What he said

I don’t see eye to eye with Mr. Scalzi on very many things, but I couldn’t agree with him more here:

Perhaps since I give out a whole bunch of largely unsolicited writing advice, I am often asked by readers if I would look at the unpublished story/novel/screenplay/poem they’re working on and give them some feedback or advice. Indeed, perhaps you yourself have been thinking of asking me this very same thing. I have two things to say to this sort of request:

1. I’m really flattered that you would think of asking me to critique your work and would trust me to give you valuable feedback. Thank you.

2. No.

While I enjoy working with people with whom I have a personal relationship, it’s work. While my literary success can best be described as “limited”, I still get bombarded by people that want me to read their work, critique their ideas and so forth. In the spirit of “giving back to the community” I did participate in the Critters Workshop for a while, only to discover that the vast majority of people don’t want criticism that will help them improve, they want encouragement. And I don’t do that.
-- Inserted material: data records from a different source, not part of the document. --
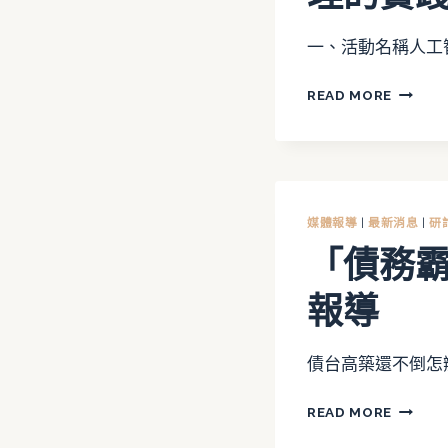
論
壇
一、活動名稱人工智
講
座】
人
READ MORE
許
工
成
智
鋼
慧
教
與
授
社
媒體報導
|
最新消息
|
研
演
會
「債務
講
共
融：
報導
從
教
育、
債台高築還不倒怎
勞
動
「債
READ MORE
到
務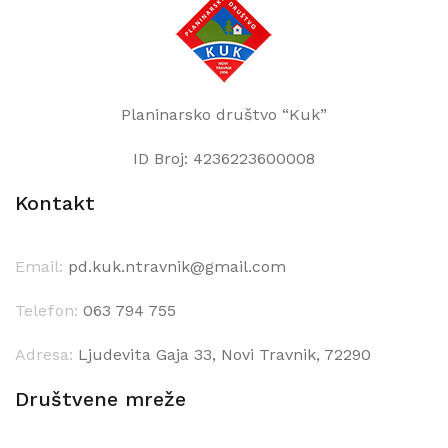
Planinarsko društvo “Kuk”
ID Broj: 4236223600008
Kontakt
Email:
pd.kuk.ntravnik@gmail.com
Telefon:
063 794 755
Adresa:
Ljudevita Gaja 33, Novi Travnik, 72290
Društvene mreže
The truth is that most would-be writers aren’t writers for a very good reason – they can’t write. A brief perusal of ten random blogs should suffice to demonstrate that to even the most optimistic idnvidual’s satisfaction. There are only two ways to become a successful author:

1. Write a lot, submit a lot and keep getting up after you get knocked down.

2. Become famous in some other field, preferably something involving large breast implants, and have your agent contact publishers about finding you a ghostwriter.

If you’re even somewhat attractive, I recommend the latter as your chances of success are much, much higher. (See: Price, Katie, Anderson, Pamela and Jameson, Jenna.)

Contemplating a run

The SFWA elections approach:

*Call for Candidates 2007

Between books? Irked at the way things are run in the industry? You have a solution before you! With the new year, a new SFWA elections season dawns. Run for SFWA office, and save the world!

Offices up for election this year are:

President
Vice President
Treasurer
Secretary
Canadian Regional Director
South Central Regional Director

As it happens, I do have a few ideas for improving the operations of the SFWA and turning it into an organization that is capable of more than pointless carping about book piracy and the decline of the publishing industry. Here’s my prospective platform thus far:

1. Increase the prestige of the Nebula novel award by awarding the winner a cash prize in addition to the lucite trophy. I have already spoken to publishers who would be interested in providing sponsorship for the award. It’s worth noting that the most prestigious prizes in the world, from the Nobel to the Booker, are inevitably accompanied by an amount of cash.

2. Replace the Nebula Scripts category with “Best SF-related non-fiction book”. There’s a lot more of these works being published than scripts these days, furthermore, Hollywood script writers couldn’t care less about the Nebula, whereas the publishers publishing SF-related non-fiction are quite clearly committed to the genre.

3. Rename the Bulletin to SFWA Monthly and turn it into a bona-fide magazine of interest to the greater science fiction and fantasy community by publishing a novella and three short stories in every issue. Decisions should not be made on the fearful assumption that adults will squabble like self-interested children, but rather, the best interests of the organization as measured by magazine sales and subscriptions.

4. Increase the power of the Nebula juries by having the short fiction jury submit its recommendations for the fiction to be published in the SFWA Monthly to the editor and by allowing the juries to REMOVE works that have qualified for the Nebula ballot. This should bring an end to the award-by-popularity contests that are so grossly embarrassing to the organization.

5. Change SFWA policy from anti-ebook to pro-ebook. Turn the SFWA web site into the premier online science fiction and fantasy e-library by providing freely downloadable works available in all formats from every SFWA member interested in contributing. All of the evidence suggests that freely distributable ebooks help those authors who are not among the 50 best-selling in the world, they don’t hurt them. Blindly following the RIAA’s lead in attempting to protect dubious “rights” is stupid and shortsighted.

Anyone have any more ideas for my platform?